Das Konto mit der Spendendose aufbessern


Seit vier Jahren nämlich darf sich jeder in Bayern mit seiner Büchse an die Straßenecke stellen. Bis 2008 mussten Haus- und Straßensammlungen vorab genehmigt werden. Doch die Staatsregierung hat das bayerische Sammlungsgesetz mit dem Argument Bürokratieabbau einfach abgeschafft. Und damit auch die Genehmigungspflicht sowie die Pflicht des Sammlungsträgers, über Höhe und Verwendung des Ertrags Auskunft zu geben.
Waren es bislang die osteuropäischen Bettlerbanden, die die Kommunen in Alarmbereitschaft versetzt haben, sind es heute immer häufiger dubiose Spendensammler, die in den bayerischen Städten unterwegs sind. „Bei uns steht bald an jeder Ecke einer mit Sammelbüchse, der die Leute anquatscht“, berichtet Andrea Grodel, Pressesprecherin der Stadt Bamberg. Auch der Augsburger Ordnungsreferent Volker Ullrich registriert mit Unbehagen, dass die Zahl der Spendensammler zunimmt.
Häufig ist unklar, was mit den Spenden geschieht. Doch den Behörden sind die Hände gebunden. Nur wenn die öffentliche Ordnung gestört wird und der Betrug offensichtlich ist, kann die Polizei eingreifen.

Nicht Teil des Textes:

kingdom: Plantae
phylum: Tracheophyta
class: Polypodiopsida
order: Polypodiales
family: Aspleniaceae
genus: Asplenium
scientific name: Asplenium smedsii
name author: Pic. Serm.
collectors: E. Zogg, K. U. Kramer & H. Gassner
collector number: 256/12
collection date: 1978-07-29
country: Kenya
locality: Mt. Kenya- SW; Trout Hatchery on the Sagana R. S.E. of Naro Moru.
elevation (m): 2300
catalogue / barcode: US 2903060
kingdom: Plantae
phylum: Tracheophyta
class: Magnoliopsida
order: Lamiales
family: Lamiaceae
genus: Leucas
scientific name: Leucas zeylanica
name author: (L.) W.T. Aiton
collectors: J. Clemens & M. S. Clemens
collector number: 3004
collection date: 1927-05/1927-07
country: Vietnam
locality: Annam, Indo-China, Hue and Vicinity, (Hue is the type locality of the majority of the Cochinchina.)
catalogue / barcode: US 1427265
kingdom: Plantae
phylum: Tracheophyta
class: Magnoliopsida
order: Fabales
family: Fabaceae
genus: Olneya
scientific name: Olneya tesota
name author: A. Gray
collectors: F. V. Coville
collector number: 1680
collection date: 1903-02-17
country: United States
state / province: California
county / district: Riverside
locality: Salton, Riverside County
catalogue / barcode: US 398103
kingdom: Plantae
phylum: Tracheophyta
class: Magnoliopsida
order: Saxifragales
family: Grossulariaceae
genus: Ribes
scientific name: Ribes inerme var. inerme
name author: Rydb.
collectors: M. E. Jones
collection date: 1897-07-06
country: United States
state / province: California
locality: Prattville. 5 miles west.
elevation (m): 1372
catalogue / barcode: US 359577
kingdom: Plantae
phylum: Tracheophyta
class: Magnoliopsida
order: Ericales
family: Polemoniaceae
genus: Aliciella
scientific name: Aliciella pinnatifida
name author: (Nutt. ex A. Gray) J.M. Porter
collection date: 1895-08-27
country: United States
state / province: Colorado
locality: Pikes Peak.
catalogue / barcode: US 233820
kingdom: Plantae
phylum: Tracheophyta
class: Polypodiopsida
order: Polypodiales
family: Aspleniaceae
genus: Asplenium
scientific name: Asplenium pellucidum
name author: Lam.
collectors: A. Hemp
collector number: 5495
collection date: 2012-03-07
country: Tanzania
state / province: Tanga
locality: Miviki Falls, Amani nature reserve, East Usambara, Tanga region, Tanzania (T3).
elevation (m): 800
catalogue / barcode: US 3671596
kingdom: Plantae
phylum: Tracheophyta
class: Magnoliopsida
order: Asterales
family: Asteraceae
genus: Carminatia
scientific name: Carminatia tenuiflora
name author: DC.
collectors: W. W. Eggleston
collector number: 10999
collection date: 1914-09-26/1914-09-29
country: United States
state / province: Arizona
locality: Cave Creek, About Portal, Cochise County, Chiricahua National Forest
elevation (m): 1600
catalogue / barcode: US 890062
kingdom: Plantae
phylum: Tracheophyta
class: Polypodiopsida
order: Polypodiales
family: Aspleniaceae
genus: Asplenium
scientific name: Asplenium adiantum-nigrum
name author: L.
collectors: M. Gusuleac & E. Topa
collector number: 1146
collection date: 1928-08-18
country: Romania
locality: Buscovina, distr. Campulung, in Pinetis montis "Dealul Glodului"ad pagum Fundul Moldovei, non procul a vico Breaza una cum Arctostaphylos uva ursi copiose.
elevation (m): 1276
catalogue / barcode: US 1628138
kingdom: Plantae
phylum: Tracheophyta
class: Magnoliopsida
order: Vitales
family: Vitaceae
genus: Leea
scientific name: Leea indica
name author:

Auch München hat ein Problem


Das wird auch in München von dunklen Gestalten kräftig ausgenützt. Mit konsequentem Vorgehen gegen europäische Bettelbanden konnte das organisierte Betteln dort zurückgedrängt werden. Denn Bettler werden im Gegensatz zu Spendensammlern paradoxerweise als Gewerbetreibende betrachtet und benötigen deshalb eine Genehmigung. Doch die findigsten unter ihnen sattelten einfach um. „Sie betteln jetzt nicht mehr um Geld, sondern sammeln Spenden“, berichtet der Münchner Kreisverwaltungsreferent Wilfried Blume-Beyerle.
„Wir brauchen wieder eine gesetzliche Regelung“, fordert die Münchner SPD-Stadträtin Barbara Scheuble-Schäfer. „Es kann doch nicht sein, dass sich jeder, der mit Hartz IV nicht auskommt, eine Spendendose in die Hand nehmen kann, um sein Konto aufzubessern.“ Das Polizeipräsidium München und das Kreisverwaltungsreferat fordern die Wiedereinführung des Sammlungsgesetzes, um die Rechtslücke, die Betrügern ungeahnte Chancen eröffnet, zu schließen. Wiederholt habe man Innenminister Joachim Herrmann (CSU) auf die Probleme hingewiesen. Doch bislang befand es das Ministerium noch nicht für notwendig, auf die Berichte der Behörden zu reagieren. Man sehe keinen Anlass für die Wiedereinführung, heißt es vom Innenministerium auf BSZ-Anfrage.
Die Argumentation läuft, grob gesprochen, darauf hinaus, dass Gesetzesverstöße nicht immer entdeckt werden könnten – was allerdings auch für Parkverbote oder das Verbot, Steuern zu hinterziehen, gilt. Es habe sich gezeigt, so das Innenministerium, „dass mit dem Gesetz vielfach Erwartungen verbunden worden sind, die nicht erfüllt werden konnten“. Denn eine vollständige Prüfung der Seriosität jeder einzelnen der bundesweit 20 000 konkurrierenden Sammlungsorganisationen sei nicht machbar gewesen. Der Bürger müsse eigenverantwortlich entscheiden, wem er eine Spende zukommen lassen will. Das Ministerium verweist auf die Möglichkeit, dass sich jeder im Zweifelsfall an das Deutsche Zentralinstitut für soziale Fragen (DZI) oder den Deutschen Spendenrat wenden könne.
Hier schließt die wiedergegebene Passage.